Segment Start: PASSAGE SHOWN

Writing a file
This section describes the write subroutines.
| Subroutine | Description |
|---|---|
| write | Subroutine that adds the amount of data specified in the NBytes variable from the space designated by the Buffer variable to the file described by the FileDescriptor variable. It functions similar to the read subroutine. The byte offset for the write operation is found in the system file table's current offset. |
If you write to a file that does not contain a block corresponding to the byte offset resulting from the write process, the write subroutine allocates a new block. This new block is added to the i-node information that defines the file. Adding the new block might allocate more than one block if the underlying file system needs to add blocks for addressing the file blocks.
During the write operation, the i-node is locked. No other processes are allowed to modify the contents of the file while a write is in progress. However, the file is unlocked immediately on completion of the write operation. If another process changes the file between two write operations, the resulting data is different, but the integrity of the data structure is maintained.
The write subroutine loops in a way similar to the read subroutine, logically writing one block to disk for each iteration. At each iteration, the process either writes an entire block or only a portion of one. If only a portion of a data block is required to accomplish an operation, the write subroutine reads the block from disk to avoid overwriting existing information. If an entire block is required, it does not read the block because the entire block is overwritten. The write operation proceeds block by block until the number of bytes designated in the NBytes parameter is written.

Segment End: PASSAGE SHOWN
Segment Start: MATERIAL SHOWN

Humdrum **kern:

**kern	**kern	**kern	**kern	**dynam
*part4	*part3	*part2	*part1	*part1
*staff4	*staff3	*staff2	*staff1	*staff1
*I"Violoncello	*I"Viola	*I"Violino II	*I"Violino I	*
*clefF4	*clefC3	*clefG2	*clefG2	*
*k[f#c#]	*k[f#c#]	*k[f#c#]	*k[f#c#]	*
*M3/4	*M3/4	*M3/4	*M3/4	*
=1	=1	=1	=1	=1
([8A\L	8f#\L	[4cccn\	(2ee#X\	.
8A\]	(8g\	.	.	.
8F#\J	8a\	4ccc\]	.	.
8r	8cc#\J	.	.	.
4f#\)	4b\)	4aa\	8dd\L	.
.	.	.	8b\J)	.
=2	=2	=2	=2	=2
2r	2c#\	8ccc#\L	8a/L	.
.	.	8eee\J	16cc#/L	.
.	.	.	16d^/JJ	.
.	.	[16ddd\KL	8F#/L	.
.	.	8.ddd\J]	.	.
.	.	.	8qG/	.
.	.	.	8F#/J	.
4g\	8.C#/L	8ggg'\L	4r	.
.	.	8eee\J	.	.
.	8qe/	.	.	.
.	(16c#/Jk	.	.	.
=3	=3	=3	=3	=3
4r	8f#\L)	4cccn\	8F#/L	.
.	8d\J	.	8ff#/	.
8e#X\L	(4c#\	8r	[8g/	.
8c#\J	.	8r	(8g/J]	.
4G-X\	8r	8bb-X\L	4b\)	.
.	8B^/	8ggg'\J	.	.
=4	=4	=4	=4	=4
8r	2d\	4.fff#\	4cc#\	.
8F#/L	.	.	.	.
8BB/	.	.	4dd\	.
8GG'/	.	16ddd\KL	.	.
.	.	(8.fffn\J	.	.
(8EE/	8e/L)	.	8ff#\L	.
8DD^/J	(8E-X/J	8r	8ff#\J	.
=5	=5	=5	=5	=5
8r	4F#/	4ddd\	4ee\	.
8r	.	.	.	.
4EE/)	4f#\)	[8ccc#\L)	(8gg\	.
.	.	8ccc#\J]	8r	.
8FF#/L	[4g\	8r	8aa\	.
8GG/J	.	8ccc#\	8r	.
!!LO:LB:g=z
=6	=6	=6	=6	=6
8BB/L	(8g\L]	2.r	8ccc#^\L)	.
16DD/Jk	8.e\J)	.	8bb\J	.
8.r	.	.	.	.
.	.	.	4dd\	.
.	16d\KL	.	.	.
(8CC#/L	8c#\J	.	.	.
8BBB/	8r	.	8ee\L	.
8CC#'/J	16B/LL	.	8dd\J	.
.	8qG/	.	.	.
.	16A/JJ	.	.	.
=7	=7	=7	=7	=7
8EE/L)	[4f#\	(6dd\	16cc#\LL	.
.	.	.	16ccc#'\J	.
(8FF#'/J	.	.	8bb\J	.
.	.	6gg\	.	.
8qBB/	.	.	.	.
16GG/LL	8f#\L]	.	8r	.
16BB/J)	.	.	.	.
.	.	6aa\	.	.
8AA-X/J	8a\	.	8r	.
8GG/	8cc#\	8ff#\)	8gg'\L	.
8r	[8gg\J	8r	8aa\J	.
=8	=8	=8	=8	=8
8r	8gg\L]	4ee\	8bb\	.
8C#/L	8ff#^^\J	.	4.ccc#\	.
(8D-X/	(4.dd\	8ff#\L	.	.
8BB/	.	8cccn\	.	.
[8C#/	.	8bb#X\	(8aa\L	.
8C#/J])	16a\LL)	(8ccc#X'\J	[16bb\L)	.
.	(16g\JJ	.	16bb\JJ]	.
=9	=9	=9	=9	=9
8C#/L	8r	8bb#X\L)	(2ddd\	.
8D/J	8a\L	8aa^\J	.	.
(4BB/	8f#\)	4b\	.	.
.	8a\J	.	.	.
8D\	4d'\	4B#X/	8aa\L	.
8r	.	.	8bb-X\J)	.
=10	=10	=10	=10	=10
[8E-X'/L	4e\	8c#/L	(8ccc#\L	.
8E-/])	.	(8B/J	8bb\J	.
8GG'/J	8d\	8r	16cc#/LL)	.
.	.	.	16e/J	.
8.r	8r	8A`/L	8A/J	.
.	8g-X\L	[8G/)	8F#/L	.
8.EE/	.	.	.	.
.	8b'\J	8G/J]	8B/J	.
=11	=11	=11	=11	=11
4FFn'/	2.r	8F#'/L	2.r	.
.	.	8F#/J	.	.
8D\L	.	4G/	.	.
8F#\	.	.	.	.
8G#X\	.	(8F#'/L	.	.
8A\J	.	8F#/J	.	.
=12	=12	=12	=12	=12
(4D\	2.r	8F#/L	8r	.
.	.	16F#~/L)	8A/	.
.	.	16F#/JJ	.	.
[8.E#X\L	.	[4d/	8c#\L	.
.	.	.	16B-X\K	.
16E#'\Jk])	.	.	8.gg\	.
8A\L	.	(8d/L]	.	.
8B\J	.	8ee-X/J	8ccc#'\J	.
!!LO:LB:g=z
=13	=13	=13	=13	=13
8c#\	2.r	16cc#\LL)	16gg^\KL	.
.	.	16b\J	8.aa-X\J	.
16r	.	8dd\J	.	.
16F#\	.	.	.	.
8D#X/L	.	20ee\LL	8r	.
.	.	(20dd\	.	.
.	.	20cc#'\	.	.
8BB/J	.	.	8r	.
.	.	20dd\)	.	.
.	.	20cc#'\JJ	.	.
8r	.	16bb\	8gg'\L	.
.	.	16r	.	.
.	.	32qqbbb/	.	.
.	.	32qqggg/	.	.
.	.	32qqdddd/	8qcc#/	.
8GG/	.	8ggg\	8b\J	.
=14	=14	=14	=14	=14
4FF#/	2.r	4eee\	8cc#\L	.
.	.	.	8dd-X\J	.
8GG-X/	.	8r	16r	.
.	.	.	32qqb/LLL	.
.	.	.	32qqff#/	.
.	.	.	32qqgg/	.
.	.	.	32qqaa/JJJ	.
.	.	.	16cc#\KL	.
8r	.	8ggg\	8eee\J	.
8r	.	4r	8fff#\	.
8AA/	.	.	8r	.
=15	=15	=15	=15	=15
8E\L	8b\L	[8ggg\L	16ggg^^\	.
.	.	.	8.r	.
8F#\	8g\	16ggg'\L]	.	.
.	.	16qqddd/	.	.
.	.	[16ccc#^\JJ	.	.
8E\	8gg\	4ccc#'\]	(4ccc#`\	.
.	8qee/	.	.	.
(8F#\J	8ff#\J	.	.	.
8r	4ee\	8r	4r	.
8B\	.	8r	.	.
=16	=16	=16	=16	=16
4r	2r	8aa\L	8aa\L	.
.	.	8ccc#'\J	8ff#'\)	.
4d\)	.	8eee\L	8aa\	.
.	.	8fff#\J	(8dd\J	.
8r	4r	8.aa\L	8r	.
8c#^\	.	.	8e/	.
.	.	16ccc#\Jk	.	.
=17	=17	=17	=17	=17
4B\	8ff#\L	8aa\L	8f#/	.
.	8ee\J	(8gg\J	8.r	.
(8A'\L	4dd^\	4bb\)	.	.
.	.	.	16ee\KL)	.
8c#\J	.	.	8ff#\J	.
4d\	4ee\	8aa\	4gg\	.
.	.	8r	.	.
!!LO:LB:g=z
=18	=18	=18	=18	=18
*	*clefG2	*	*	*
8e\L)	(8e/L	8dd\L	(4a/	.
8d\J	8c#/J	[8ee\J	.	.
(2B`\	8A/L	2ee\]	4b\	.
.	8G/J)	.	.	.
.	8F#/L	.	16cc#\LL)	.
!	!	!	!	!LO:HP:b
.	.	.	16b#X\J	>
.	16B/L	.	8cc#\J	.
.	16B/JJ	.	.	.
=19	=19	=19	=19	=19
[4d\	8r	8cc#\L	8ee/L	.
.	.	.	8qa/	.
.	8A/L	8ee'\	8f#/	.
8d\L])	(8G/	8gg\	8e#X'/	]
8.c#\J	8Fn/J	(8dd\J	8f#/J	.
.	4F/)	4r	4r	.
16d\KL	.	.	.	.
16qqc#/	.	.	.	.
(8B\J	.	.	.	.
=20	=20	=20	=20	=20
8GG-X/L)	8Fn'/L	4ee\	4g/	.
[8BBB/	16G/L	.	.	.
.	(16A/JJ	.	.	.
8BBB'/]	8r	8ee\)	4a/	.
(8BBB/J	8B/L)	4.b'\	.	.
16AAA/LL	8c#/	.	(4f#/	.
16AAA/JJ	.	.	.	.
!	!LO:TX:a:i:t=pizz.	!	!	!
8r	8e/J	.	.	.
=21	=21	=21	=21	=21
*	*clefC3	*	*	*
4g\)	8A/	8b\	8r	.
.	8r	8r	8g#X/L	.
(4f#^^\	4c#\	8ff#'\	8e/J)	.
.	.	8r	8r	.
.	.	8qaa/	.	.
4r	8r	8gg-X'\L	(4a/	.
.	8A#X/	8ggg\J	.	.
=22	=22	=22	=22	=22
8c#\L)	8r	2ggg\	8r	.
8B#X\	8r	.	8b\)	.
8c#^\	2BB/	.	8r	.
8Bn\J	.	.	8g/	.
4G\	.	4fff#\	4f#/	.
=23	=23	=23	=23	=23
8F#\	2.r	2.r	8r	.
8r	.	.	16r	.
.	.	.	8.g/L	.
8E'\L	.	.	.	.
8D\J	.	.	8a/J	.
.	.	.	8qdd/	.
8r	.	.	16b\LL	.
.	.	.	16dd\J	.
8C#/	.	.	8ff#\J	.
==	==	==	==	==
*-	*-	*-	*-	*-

Segment End: MATERIAL SHOWN

** TASK SET **
1. Translate this sentence from the passage on writing a file into Spanish: "During the write operation, the i-node is locked."
2. Continue the passage on writing a file from the point where it stops.

** ANSWERS BY ITEM **
1. Durante la operación de escritura, el i-nodo está bloqueado.

2.
Delayed write
You can designate a delayed write process with the O_DEFER flag. The data is then transferred to disk as a temporary file. The delayed write feature caches the data in case another process reads or writes the data sooner. Delayed write saves extra disk operations. Many programs, such as mail and editors, create temporary files in the /tmp directory and quickly remove them.
When a file is opened with the deferred update (O_DEFER) flag, the data is not written to permanent storage until a process issues an fsync subroutine call or a process issues a synchronous write to the file (opened with O_SYNC flag). The fsync subroutine saves all changes in an open file to disk. See the open subroutine for a description of the O_DEFER and O_SYNC flags.
Truncating files
The truncate or ftruncate subroutines change the length of regular files. The truncating process must have write permission to the file. The Length variable value indicates the size of the file after the truncation operation is complete. All measures are relative to the first byte of the file, not the current offset. If the new length (designated in the Length variable) is less than the previous length, the data between the two is removed. If the new length is greater than the existing length, zeros are added to extend the file size. When truncation is complete, full blocks are returned to the file system, and the file size is updated.